As able and enjoyable as the paintings and drawings are, they can appear quite impersonal. There’s none of the febrile intellectual engagement with antiquity later seen in Piranesi prints, and none of the sheer mastery of oil paint of the Venetian settecento: the flickering curlicues that dance across a Canaletto like white horses at sea; the swift zigzags that give a Guardi its proto-Romantic intensity. Van Wittel’s handling of paint is more workmanlike, though in his large oils he is good at letting the underpaint come through to lend a unified tone, and his smaller works in gouache and, occasionally, tempera have a pleasing opalescent quality. As one might expect, the curators are at pains to stress the idea that Van Wittel brought a Dutch sensibility to bear on his Italian subjects, and there may be something in that – though in several paintings, particularly those depicting views in and around Naples, the palette is strong and sun-baked, as redolent of the warm South as any oltremontano could wish.

Piazza Navona (1699), Caspar van Wittel. Carmen Thyssen-Bornemisza Collection, on loan to the Museo Nacional Thyssen-Bornemisza, Madrid

Piazza Navona (1699), Caspar van Wittel. Carmen Thyssen-Bornemisza Collection, on loan to the Museo Nacional Thyssen-Bornemisza, Madrid

So what was Van Wittel for? What need did he serve or create? Tellingly, he was as interested in the modern buildings of Rome or Naples, the churches and palaces, as he was in their abiding antiquities (painting the odd view of the Colosseum or the Grotta di Seiano, for example). For his Italian patrons, more significant to his career than British or French ones, Italy was an ancient place in need of renewal: a renewal that they themselves might well be supervising or funding.

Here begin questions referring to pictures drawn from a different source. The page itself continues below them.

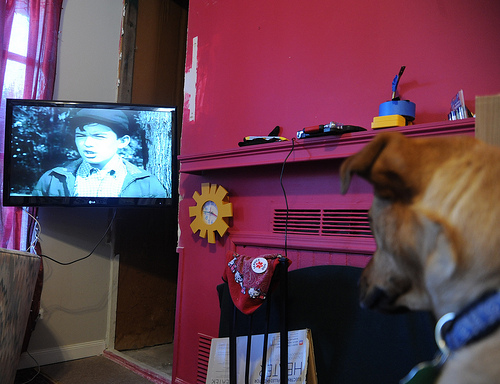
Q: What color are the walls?
A: Purple.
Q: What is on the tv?
A: Black and white movie.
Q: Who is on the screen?
A: A boy.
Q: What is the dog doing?
A: Watching tv.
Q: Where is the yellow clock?
A: On the wall.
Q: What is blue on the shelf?
A: Roll of tape.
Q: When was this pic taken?
A: During the day.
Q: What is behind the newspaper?
A: Fireplace.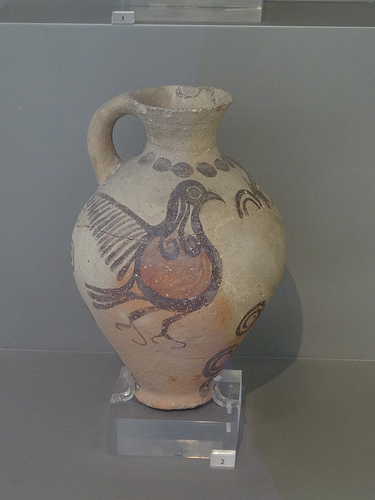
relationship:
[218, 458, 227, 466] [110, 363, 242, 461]
2 near base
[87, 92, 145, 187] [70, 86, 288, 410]
handle on pot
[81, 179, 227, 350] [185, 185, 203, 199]
bird has an eye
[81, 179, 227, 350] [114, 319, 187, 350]
bird has feet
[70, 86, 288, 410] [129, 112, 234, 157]
pot has a neck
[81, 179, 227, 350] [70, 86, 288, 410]
bird on pot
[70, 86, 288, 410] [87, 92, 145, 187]
pot has a handle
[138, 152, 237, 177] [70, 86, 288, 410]
black dots on pot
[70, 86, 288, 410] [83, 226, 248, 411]
pot has orange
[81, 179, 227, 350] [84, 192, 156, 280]
bird has wings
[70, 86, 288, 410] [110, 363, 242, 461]
pot on base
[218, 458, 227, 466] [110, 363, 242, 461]
2 on base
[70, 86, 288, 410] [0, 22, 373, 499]
pot in display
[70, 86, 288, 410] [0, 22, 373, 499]
pot on display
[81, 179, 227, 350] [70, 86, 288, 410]
bird painted on pot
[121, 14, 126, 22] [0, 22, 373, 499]
1 on display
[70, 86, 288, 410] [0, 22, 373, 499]
pot sitting in display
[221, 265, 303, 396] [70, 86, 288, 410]
shadow from pot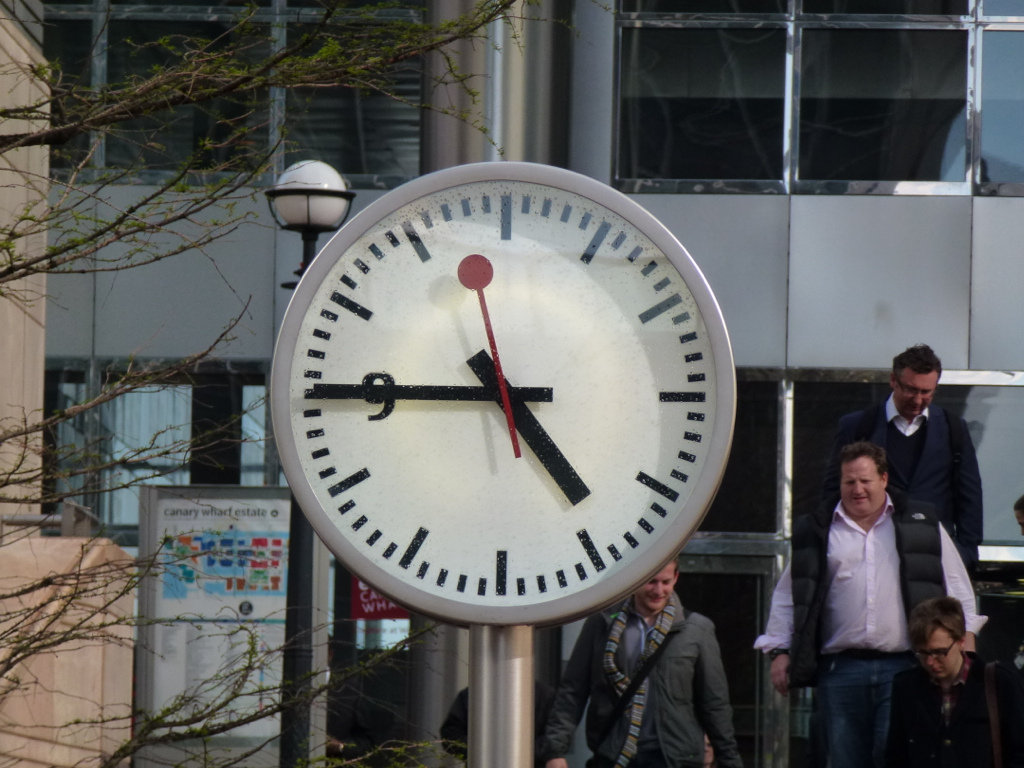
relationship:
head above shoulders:
[811, 433, 925, 536] [823, 398, 977, 446]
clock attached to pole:
[337, 156, 701, 624] [465, 621, 554, 749]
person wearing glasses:
[887, 594, 1021, 761] [910, 643, 955, 657]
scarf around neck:
[599, 602, 675, 672] [631, 591, 650, 620]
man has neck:
[548, 541, 754, 766] [631, 591, 650, 620]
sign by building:
[105, 468, 324, 738] [5, 3, 1012, 757]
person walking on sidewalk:
[868, 333, 963, 447] [765, 738, 827, 765]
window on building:
[715, 343, 834, 568] [5, 3, 1012, 757]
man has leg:
[754, 441, 989, 752] [816, 706, 867, 765]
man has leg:
[754, 441, 989, 752] [869, 711, 893, 762]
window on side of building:
[544, 0, 808, 212] [5, 3, 1012, 757]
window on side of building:
[281, 14, 428, 188] [5, 3, 1012, 757]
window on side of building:
[48, 8, 432, 186] [5, 3, 1012, 757]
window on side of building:
[543, 0, 1018, 188] [5, 3, 1012, 757]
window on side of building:
[528, 361, 1022, 763] [5, 3, 1012, 757]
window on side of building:
[38, 354, 473, 766] [5, 3, 1012, 757]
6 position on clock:
[491, 542, 508, 594] [268, 158, 736, 629]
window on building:
[801, 24, 964, 181] [5, 3, 1012, 757]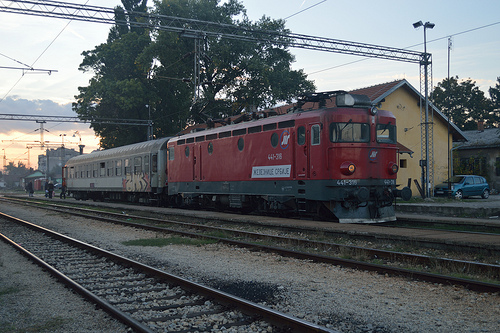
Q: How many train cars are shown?
A: Two.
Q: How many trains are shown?
A: One.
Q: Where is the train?
A: On tracks.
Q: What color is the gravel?
A: Gray.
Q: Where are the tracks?
A: On gravel.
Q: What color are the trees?
A: Green.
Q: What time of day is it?
A: Sunset.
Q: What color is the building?
A: Yellow.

It is this, as much as his slightly prosaic lucidity, his compositional conventions or northern light, that connects Van Wittel’s Italian views with the new urban landscape of the north. The Netherlands was a country still coming into being, and every dyke and city wall in every 17th-century Dutch painting testifies to that. Likewise, Italy was, or so its more enlightened princes hoped, a land with a present as well as a past – some sort of future, even. You could say Van Wittel grasped that rather more acutely than his better-known successors.

‘Maestro van Wittel: Dutch Master of the Italian Cityscape’ is at the Kunsthal KAdE, Amersfoort until 5 May.